• **GOAL OF THE EXERCISE**
Leave every picture out, and print the full listing again exactly.

• **EXERCISE INPUT**
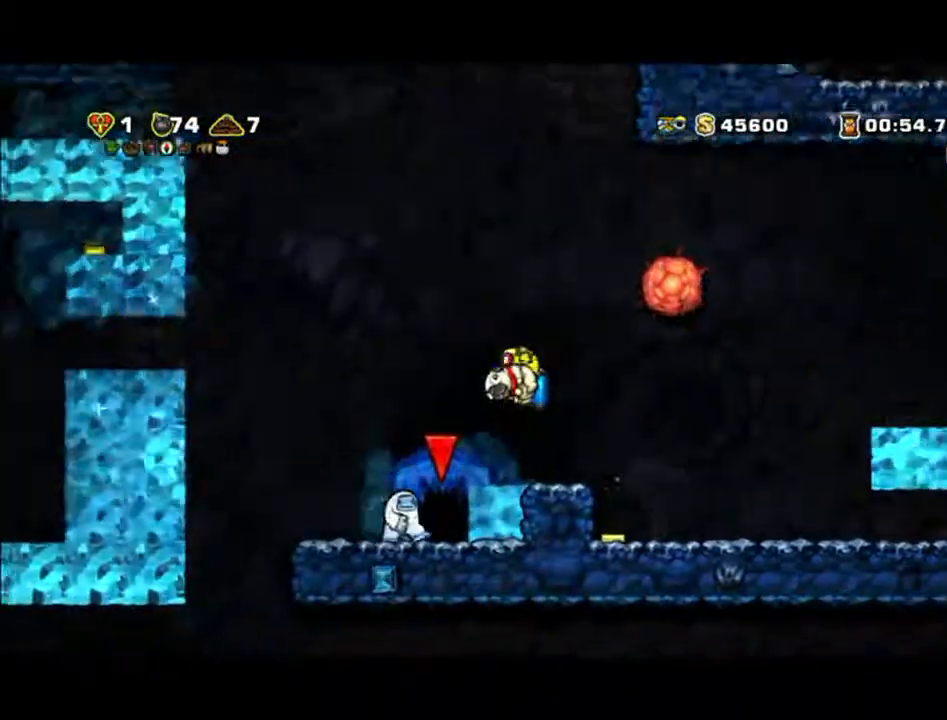
{"buttons": [], "left_stick": "center"}
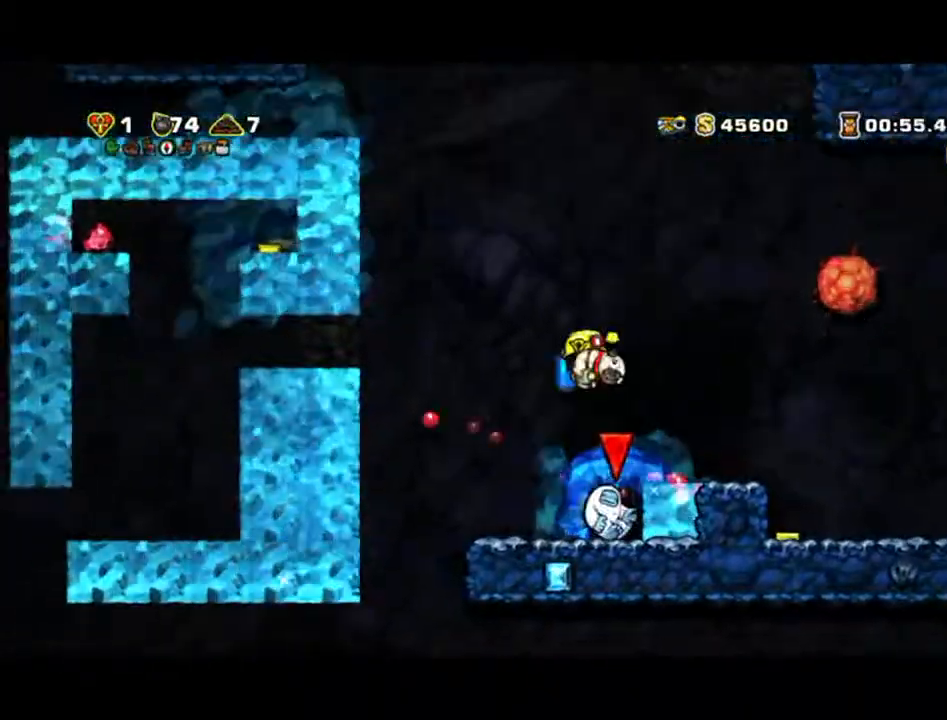
{"buttons": [], "left_stick": "right", "events": [[133, "left_stick", "left"], [467, "left_stick", "right"]]}
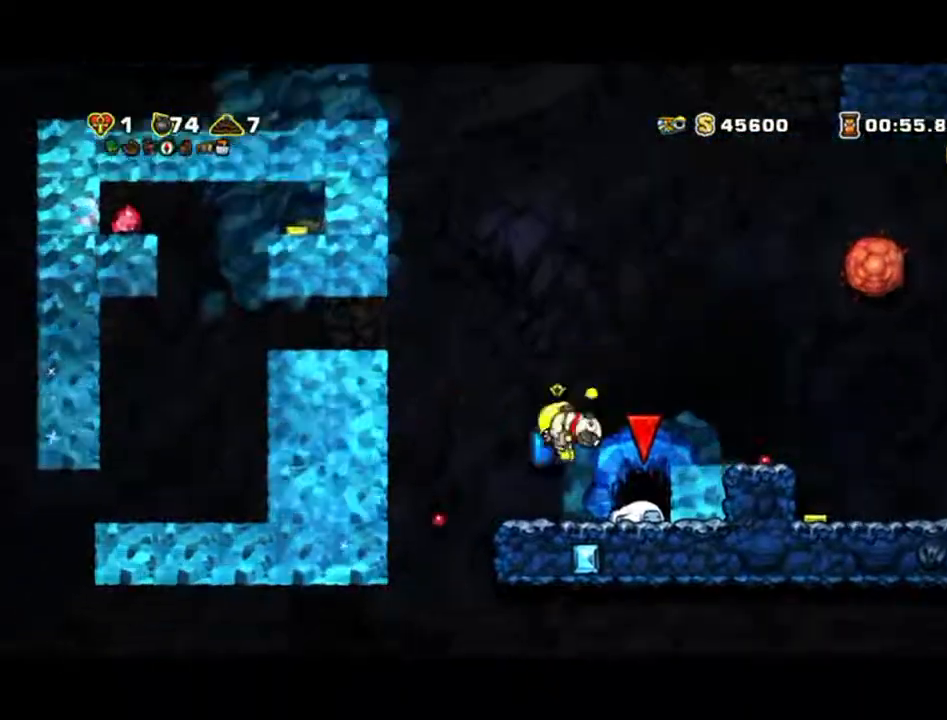
{"buttons": ["A"], "left_stick": "right", "events": [[300, "A", "down"]]}
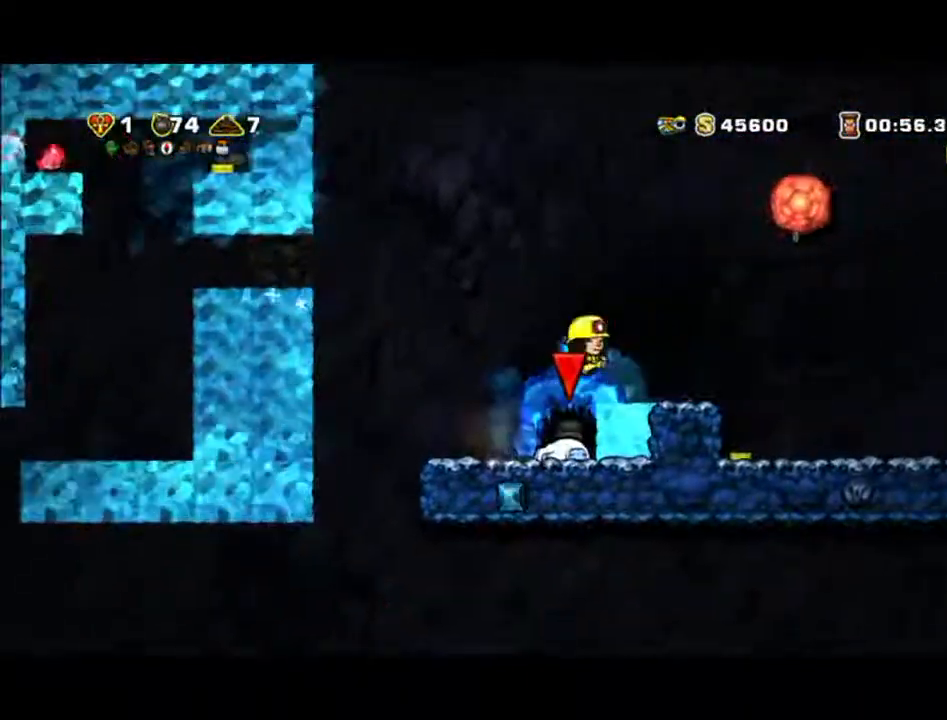
{"buttons": [], "left_stick": "right", "events": [[67, "A", "up"]]}
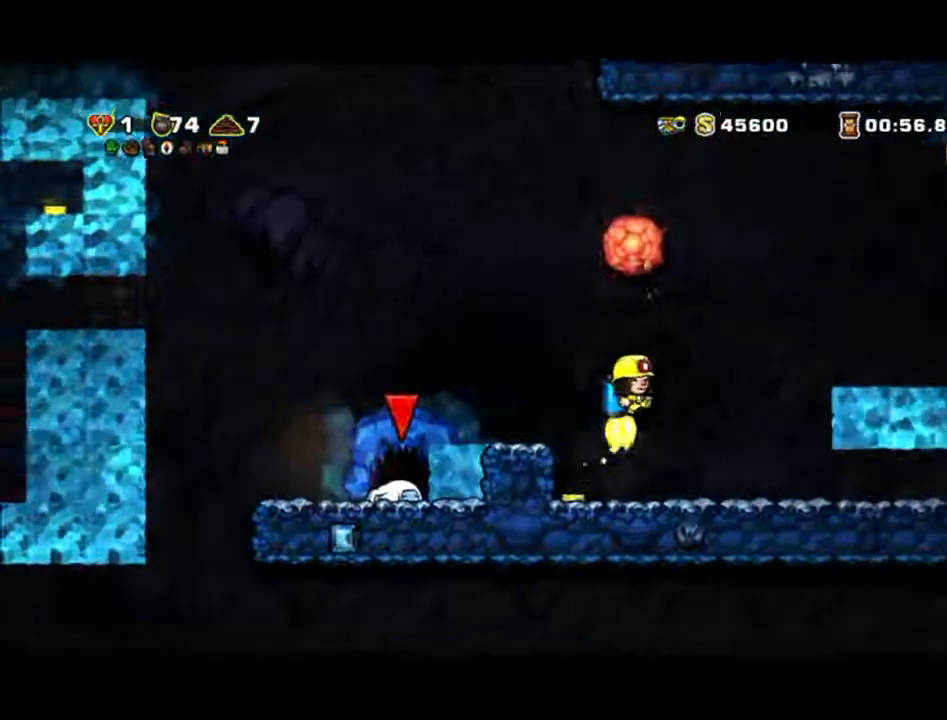
{"buttons": [], "left_stick": "right", "events": []}
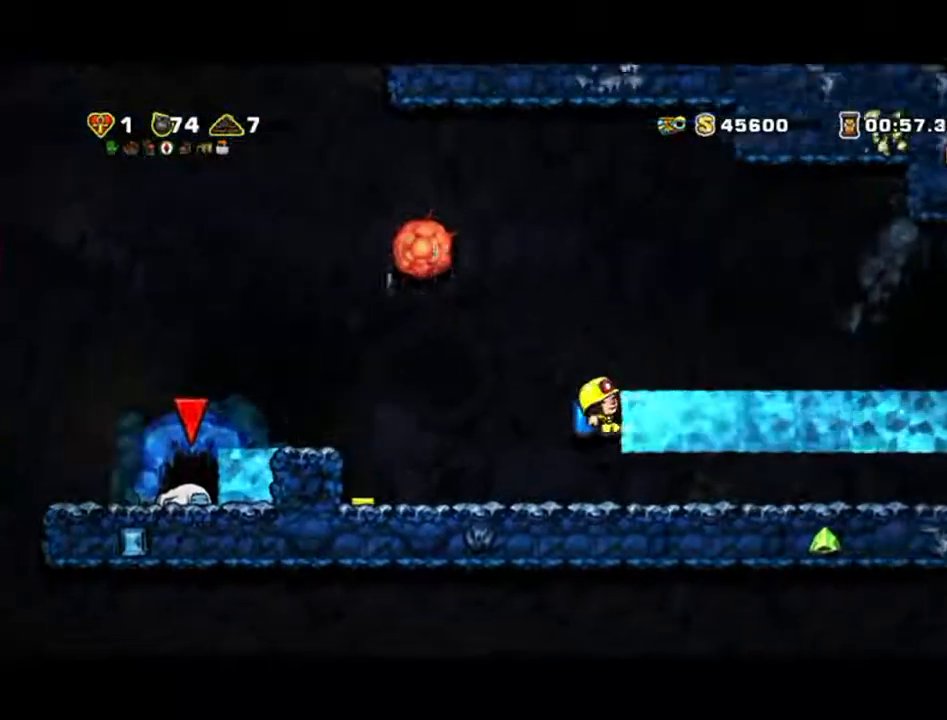
{"buttons": [], "left_stick": "right", "events": [[33, "A", "down"], [133, "A", "up"]]}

• **SOLUTION**
{"buttons": [], "left_stick": "center"}
{"buttons": [], "left_stick": "right", "events": [[133, "left_stick", "left"], [467, "left_stick", "right"]]}
{"buttons": ["A"], "left_stick": "right", "events": [[300, "A", "down"]]}
{"buttons": [], "left_stick": "right", "events": [[67, "A", "up"]]}
{"buttons": [], "left_stick": "right", "events": []}
{"buttons": [], "left_stick": "right", "events": [[33, "A", "down"], [133, "A", "up"]]}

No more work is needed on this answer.